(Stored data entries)
────────

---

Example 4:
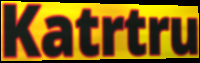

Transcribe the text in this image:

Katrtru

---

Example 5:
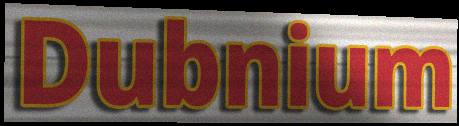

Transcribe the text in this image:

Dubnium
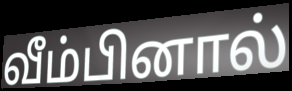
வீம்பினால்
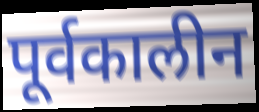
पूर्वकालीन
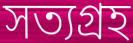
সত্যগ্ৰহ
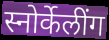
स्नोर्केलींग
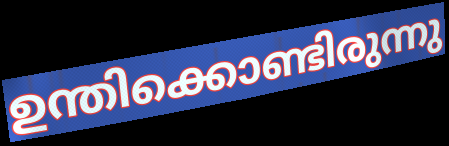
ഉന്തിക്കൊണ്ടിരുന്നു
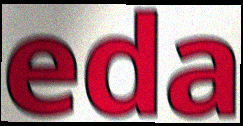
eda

────────

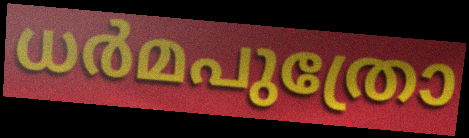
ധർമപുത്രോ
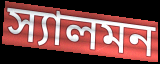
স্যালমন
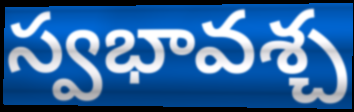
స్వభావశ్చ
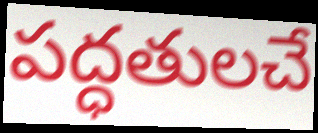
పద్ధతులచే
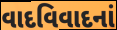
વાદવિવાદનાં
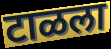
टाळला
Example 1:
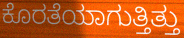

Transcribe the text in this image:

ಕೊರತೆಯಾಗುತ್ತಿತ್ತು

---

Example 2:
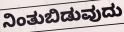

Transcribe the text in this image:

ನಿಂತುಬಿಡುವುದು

────────

● **Description of the task**:
Would you count the lines in the data that include the word "Example" and reply with only the number?

● **Written response**:
4